Stock markets in Asia closed higher on Friday, bouncing from their recent sell-offs at the end of a turbulent week for global markets.
In Japan, the Nikkei 225 was up 2.64% at 26,427.65, as the yen weakened 0.38% against the dollar to last trade at JPY 128.83.
It was a positive day for the benchmark’s major components, with automation specialist Fanuc up 3.28%, fashion firm Fast Retailing rising 4.42%, and technology conglomerate SoftBank Group rocketing 12.22%.
SoftBank’s surge came despite the company reporting a record loss in its Vision Fund investment division on Thursday.
The broader Topix index was ahead 1.91% by the end of trading in Tokyo, closing at 1,864.20.
On the mainland, the Shanghai Composite was 0.96% firmer at 3,084.28, and the smaller, technology-heavy Shenzhen Composite gained 0.51% to 1,931.45.

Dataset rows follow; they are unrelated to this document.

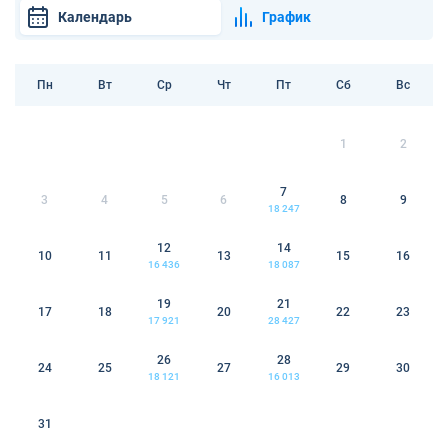
Календарь
График
Пн
Вт
Ср
Чт
Пт
Сб
Вс
1
2
7
3
4
5
6
8
9
18 247
12
14
10
11
13
15
16
16 436
18 087
19
21
17
18
20
22
23
17 921
28 427
26
28
24
25
27
29
30
18 121
16 013
31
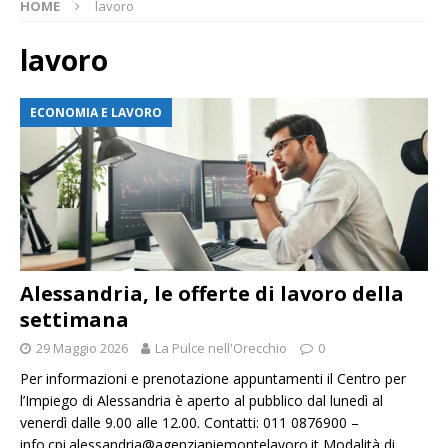
HOME
lavoro
lavoro
ECONOMIA E LAVORO
Alessandria, le offerte di lavoro della
settimana
29 Maggio 2026
La Pulce nell'Orecchio
0
Per informazioni e prenotazione appuntamenti il Centro per
l’Impiego di Alessandria è aperto al pubblico dal lunedì al
venerdì dalle 9.00 alle 12.00. Contatti: 011 0876900 –
info.cpi.alessandria@agenziapiemontelavoro.it Modalità di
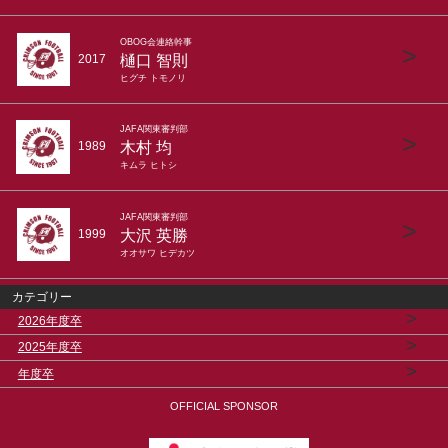
OBOG会連絡幹事
>
樋口 智則
2017
ヒグチ トモノリ
JAFA関東審判部
>
木村 均
1989
キムラ ヒトシ
JAFA関東審判部
>
大沢 英勝
1999
オオサワ ヒデカツ
カテゴリー
>
2026年度卒
>
2025年度卒
>
年度卒
OFFICIAL SPONSOR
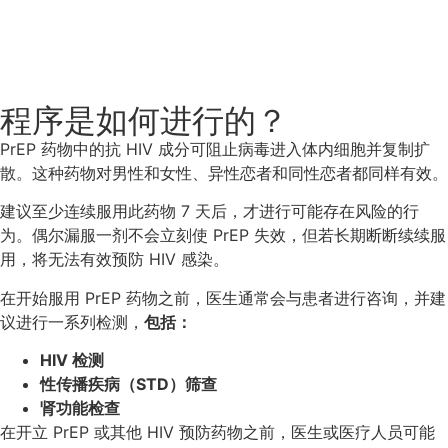
程序是如何进行的？
PrEP 药物中的抗 HIV 成分可阻止病毒进入体内细胞并复制扩
散。这种药物对男性和女性、异性恋者和同性恋者都同样有效。
建议至少连续服用此药物 7 天后，才进行可能存在风险的行
为。偶尔漏服一剂不会立刻使 PrEP 失效，但若长期断断续续服
用，将无法有效预防 HIV 感染。
在开始服用 PrEP 药物之前，医生通常会与患者进行咨询，并建
议进行一系列检测，
包括：
HIV 检测
性传播疾病（STD）筛查
肾功能检查
在开立 PrEP 或其他 HIV 预防药物之前，医生或医疗人员可能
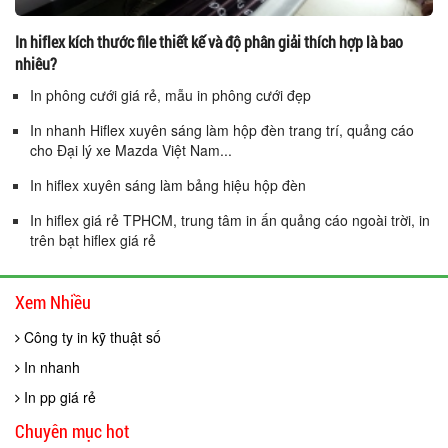
In hiflex kích thước file thiết kế và độ phân giải thích hợp là bao
nhiêu?
In phông cưới giá rẻ, mẫu in phông cưới đẹp
In nhanh Hiflex xuyên sáng làm hộp đèn trang trí, quảng cáo
cho Đại lý xe Mazda Việt Nam...
In hiflex xuyên sáng làm bảng hiệu hộp đèn
In hiflex giá rẻ TPHCM, trung tâm in ấn quảng cáo ngoài trời, in
trên bạt hiflex giá rẻ
Xem Nhiều
Công ty in kỹ thuật số
In nhanh
In pp giá rẻ
Chuyên mục hot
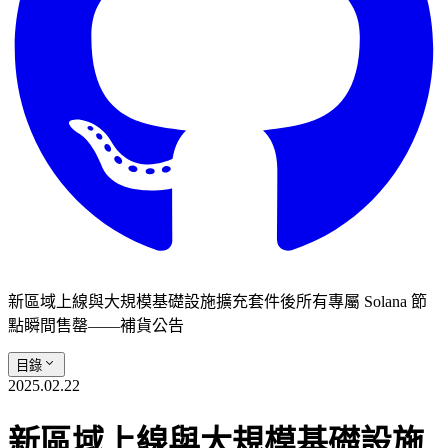
新區域上線與大規模基礎設施擴充套件後所有專屬 Solana 節
點瞬間售罄——補貨公告
目錄
2025.02.22
新區域上線與大規模基礎設施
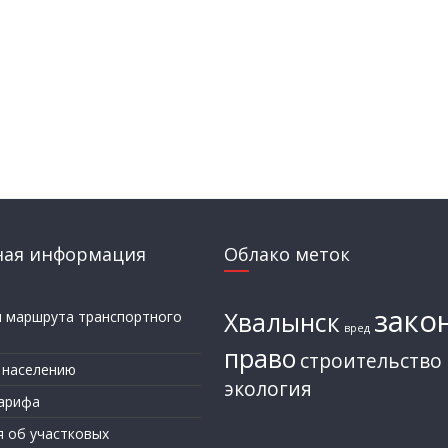
ная информация
Облако меток
зако
Хвалынск
и маршрута транспортного
вред
а
право
строительство
 населению
экология
арифа
я об участковых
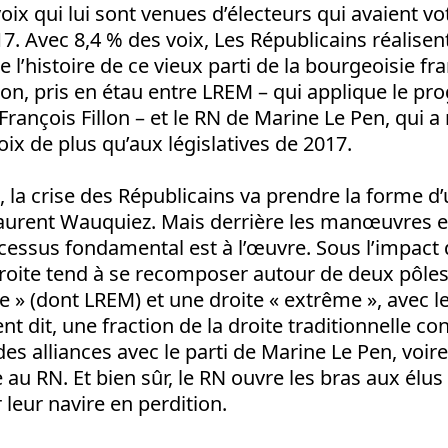
voix qui lui sont venues d’électeurs qui avaient v
17. Avec 8,4 % des voix, Les Républicains réalisent
l’histoire de ce vieux parti de la bourgeoisie fran
ion, pris en étau entre LREM – qui applique le 
ançois Fillon – et le RN de Marine Le Pen, qui a r
oix de plus qu’aux législatives de 2017.
 la crise des Républicains va prendre la forme d’
aurent Wauquiez. Mais derrière les manœuvres e
cessus fondamental est à l’œuvre. Sous l’impact d
droite tend à se recomposer autour de deux pôles 
 » (dont LREM) et une droite « extrême », avec l
nt dit, une fraction de la droite traditionnelle c
des alliances avec le parti de Marine Le Pen, voir
 au RN. Et bien sûr, le RN ouvre les bras aux élus
 leur navire en perdition.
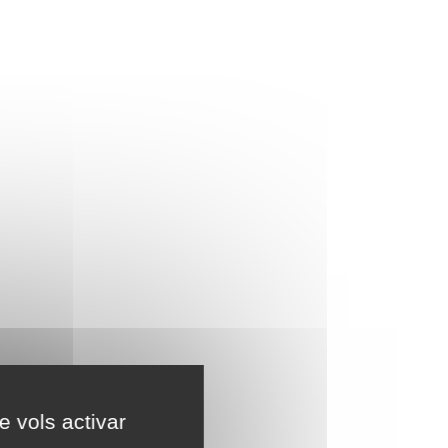
e vols activar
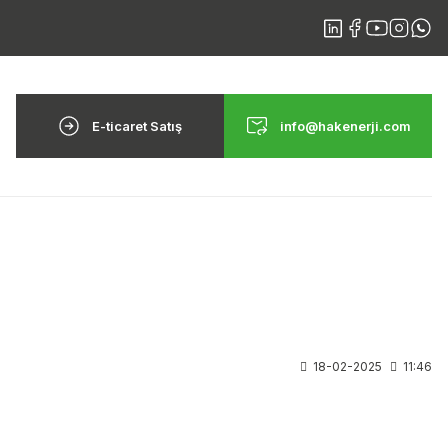
E-ticaret Satış
info@hakenerji.com
18-02-2025
11:46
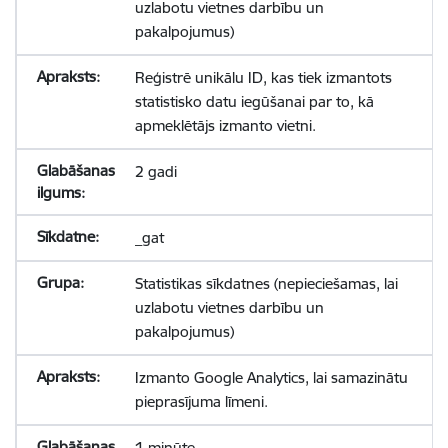
uzlabotu vietnes darbību un
pakalpojumus)
Reģistrē unikālu ID, kas tiek izmantots
statistisko datu iegūšanai par to, kā
apmeklētājs izmanto vietni.
2 gadi
_gat
Statistikas sīkdatnes (nepieciešamas, lai
uzlabotu vietnes darbību un
pakalpojumus)
Izmanto Google Analytics, lai samazinātu
pieprasījuma līmeni.
1 minūte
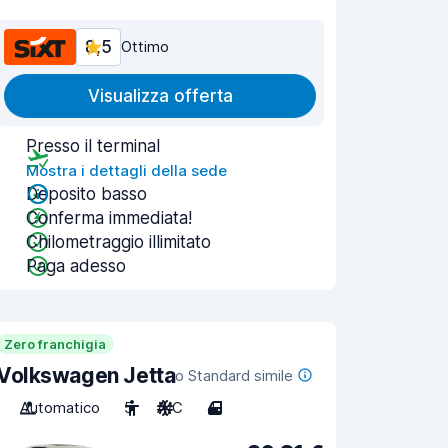
8,5
Ottimo
Visualizza offerta
Presso il terminal
Mostra i dettagli della sede
Deposito basso
Conferma immediata!
Chilometraggio illimitato
Paga adesso
Zero franchigia
Volkswagen Jetta
o Standard simile
Automatico
5
A/C
4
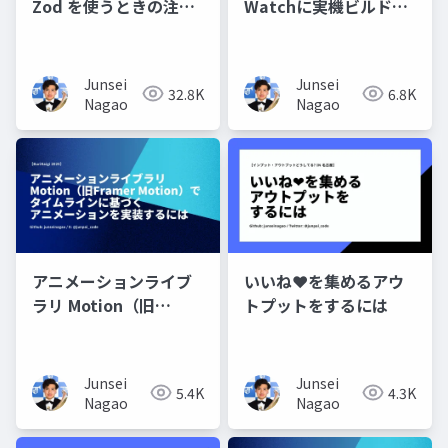
Watchに実機ビルドを
Zod を使うときの注意
配信できなくなったと
点
きに試すこと1から10ま
で
Junsei
Junsei
6.8K
32.8K
Nagao
Nagao
アニメーションライブ
いいね❤️を集めるアウ
ラリ Motion（旧
トプットをするには
Framer Motion）でタ
イムラインに基づく ア
ニメーションを実装す
Junsei
Junsei
5.4K
4.3K
るには
Nagao
Nagao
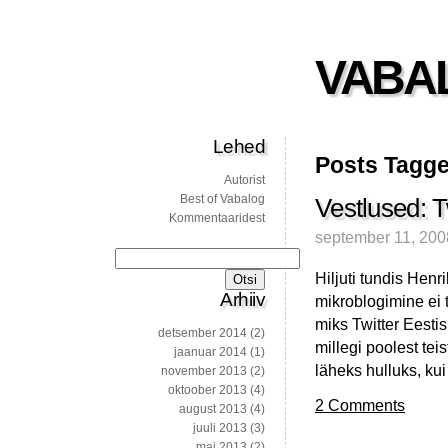
VABA
Lehed
Posts Tagge
Autorist
Best of Vabalog
Vestlused: Tw
Kommentaaridest
september 11, 200
Otsi:
Hiljuti tundis Henr
Arhiiv
mikroblogimine ei 
miks Twitter Eesti
detsember 2014
(2)
millegi poolest te
jaanuar 2014
(1)
läheks hulluks, ku
november 2013
(2)
oktoober 2013
(4)
2 Comments
august 2013
(4)
juuli 2013
(3)
mai 2013
(2)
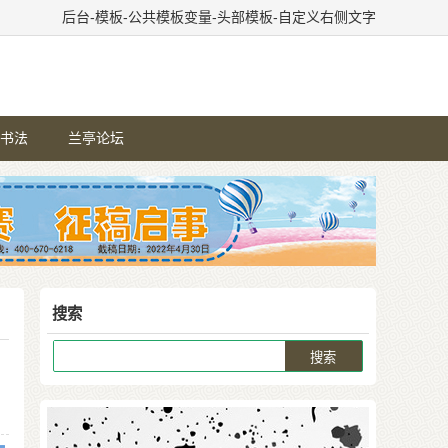
后台-模板-公共模板变量-头部模板-自定义右侧文字
书法
兰亭论坛
搜索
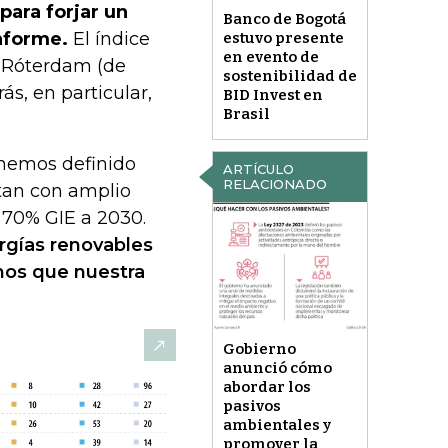
para forjar un
Banco de Bogotá
informe.
El índice
estuvo presente
en evento de
y Róterdam (de
sostenibilidad de
s, en particular,
BID Invest en
Brasil
"hemos definido
ARTÍCULO
RELACIONADO
tan con amplio
 70% GIE a 2030.
rgías renovables
mos que nuestra
Gobierno
anunció cómo
abordar los
pasivos
ambientales y
promover la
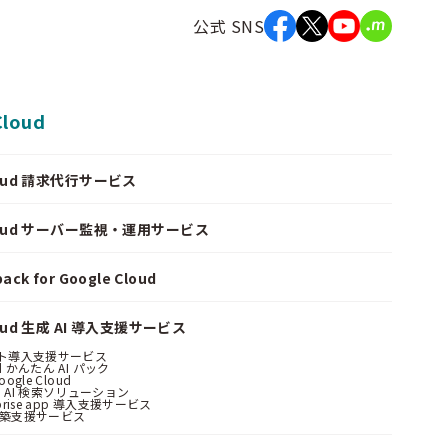
公式 SNS
Cloud
Cloud 請求代行サービス
Cloud サーバー監視・運用サービス
ack for Google Cloud
loud 生成 AI 導入支援サービス
ント導入支援サービス
ud かんたん AI パック
oogle Cloud
 AI 検索ソリューション
erprise app 導入支援サービス
構築支援サービス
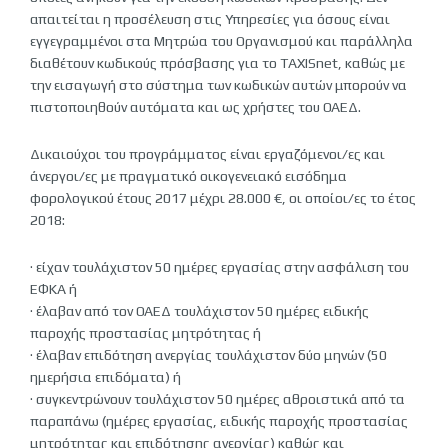
απαιτείται η προσέλευση στις Υπηρεσίες για όσους είναι
εγγεγραμμένοι στα Μητρώα του Οργανισμού και παράλληλα
διαθέτουν κωδικούς πρόσβασης για το TAXISnet, καθώς με
την εισαγωγή στο σύστημα των κωδικών αυτών μπορούν να
πιστοποιηθούν αυτόματα και ως χρήστες του ΟΑΕΔ.
Δικαιούχοι του προγράμματος είναι εργαζόμενοι/ες και
άνεργοι/ες με πραγματικό οικογενειακό εισόδημα
φορολογικού έτους 2017 μέχρι 28.000 €, οι οποίοι/ες το έτος
2018:
· είχαν τουλάχιστον 50 ημέρες εργασίας στην ασφάλιση του
ΕΦΚΑ ή
· έλαβαν από τον ΟΑΕΔ τουλάχιστον 50 ημέρες ειδικής
παροχής προστασίας μητρότητας ή
· έλαβαν επιδότηση ανεργίας τουλάχιστον δύο μηνών (50
ημερήσια επιδόματα) ή
· συγκεντρώνουν τουλάχιστον 50 ημέρες αθροιστικά από τα
παραπάνω (ημέρες εργασίας, ειδικής παροχής προστασίας
μητρότητας και επιδότησης ανεργίας) καθώς και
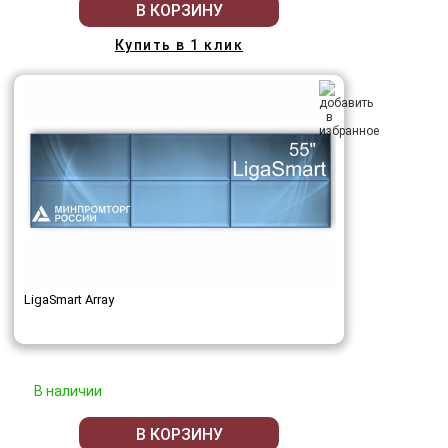
В КОРЗИНУ
Купить в 1 клик
LigaSmart Array
В наличии
В КОРЗИНУ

South Korea’s Kospi was 2.12% firmer at 2,604.24, while the Hang Seng Index in Hong Kong added 2.68% to 19,898.77.
The blue-chip technology stocks were on the front foot in Seoul, with Samsung Electronics up 2.47%, and SK Hynix rising 3.21%.
Global markets have been see-sawing, but generally trending downwards, in recent sessions, amid growing economic concerns on the back of red-hot inflation and rising interest rates.
US Federal Reserve chair Jerome Powell said overnight that getting a hand on rising prices would not be an easy task, warning that the central bank could not guarantee a “soft landing” for the American economy.
“After a mixed session on Wall Street, Asian markets came bouncing back overnight with the Nikkei rebounding by more than 2.5% and positive momentum has carried forward into the European session,” said Interactive Investor head of investment Victoria Scholar.
Oil prices were higher as the region entered the weekend, with Brent crude futures last up 1.43% on ICE at $108.99 per barrel, and West Texas Intermediate rising 1.38% on NYMEX to $107.59.
“Worries about supply disruptions in Russia have propped up oil prices in recent months, particularly as the EU mulls a ban on Russian oil,” Victoria Scholar added.
“However, at the start of the week these fears were more than offset by demand concerns stemming from hot inflation data, China’s zero-tolerance covid approach and growing calls for a global recession, sparking OPEC to cut its forecast for 2022 world oil demand for a second month in a row.
“Now the market appears to be in wait-and-see mode amid thin volumes as traders weigh up pressures from tight supply against a softening demand outlook with oil attempting to regain some of the brutal drop from earlier in the week.”
In Australia, the S&P/ASX 200 jumped 1.93% to 7,075.10, while across the Tasman Sea, New Zealand’s S&P/NZX 50 was the region’s odd one out, slipping 0.08% to 11,168.18.
The down under dollars were in a mixed state, both having earlier touched two-year lows against the greenback, with the Aussie last 0.21% stronger at AUD 1.4558, while the Kiwi weakened 0.02% to NZD 1.6049.